Vu les conclusions du Ministère Public prises le 15 Avril 2003.

Vu les pièces desquelles il résulte que la requête introductive d'instance a été notifiée au Ministre de la Construction et de l'Urbanisme qui n'a pas produit de mémoire.

Vu ta loi N° 94-440 du 16 Août 1996 déterminant la Composition, l'Organisation, les Attributions et le Fonctionnement de la Cour Suprême, telle que modifiée et complète par la loi 97-243 du 25 Avril 1997.

Ouï Le Rapporteur.

Considérant qu'il résulte des pièces du dossier que les communautés villageoises de Niangon-Lokoua et Niangon-Adjamé allèguent avoir été expropriées de leur terrain d'une contenance de 13 hectares par feu SORO Mahamadou ex-préfet d'Abidjan agissant pour le compte de l'Etat; que les différentes rencontres avec les autorités compétentes en vue d'un règlement satisfaisant du litige n'ayant pas abouti, elles demandent l'intervention de la Chambre Administrative de la Cour Suprême.

 

SUR LA RECEVABILITE

Considérant aux termes des dispositions de l'article 54 alinéa 2 de la loi 94- 440 du 16 Août 1994 déterminant la Composition, l'Organisation, les Attributions et le Fonctionnement de la Cour Suprême, modifiée et complétée par la loi 97-243 du 25 Avril1997 que:

La Chambre Administrative connaît «en premier et dernier ressort des recours en annulation pour excès de pouvoir formée contre les décisions émanant des autorités administratives».

Considérant en l'espèce que les requérants ne produisent ni n'indiquent la décision de l'autorité administrative qui leur fait grief.
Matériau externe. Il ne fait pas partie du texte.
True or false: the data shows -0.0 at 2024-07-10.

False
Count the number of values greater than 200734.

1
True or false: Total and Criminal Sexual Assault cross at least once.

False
Qu'il s'ensuit que la requête n'est pas recevable.

 

DECIDE

 

Article 1er: La requête de N'KAYO AKASSA Abel, DANHO Jacob et AKRE Agna est irrecevable.

Article 2: Les frais sont mis à la charge du Trésor Public

Article 3: Une expédition du présent arrêt sera transmise au Ministère de la construction et de l'Urbanisme

 

Ainsi jugé et prononcé par la Chambre Administrative de la Cour Suprême en son audience publique ordinaire du VINGT HUIT JUILLET DEUX MIL QUATRE.

Où étaient présents MM. AMANGOUA Georges, Président de la Chambre Administrative, Président; EDOUKOU JEAN-BAPTISTE, Conseiller-Rapporteur; AKA NOBA DENIS, N'GNAORE KOUADIO, BOBY GBAZA, TOBA AKAYE, YOH GAMA, KOBO Pierre-claver, SANOGO MAMADOU, Conseillers; LANZE Denis, Secrétaire.

En foi de quoi, le présent arrêt a été signé par le Président, le Rapporteur et le Secrétaire.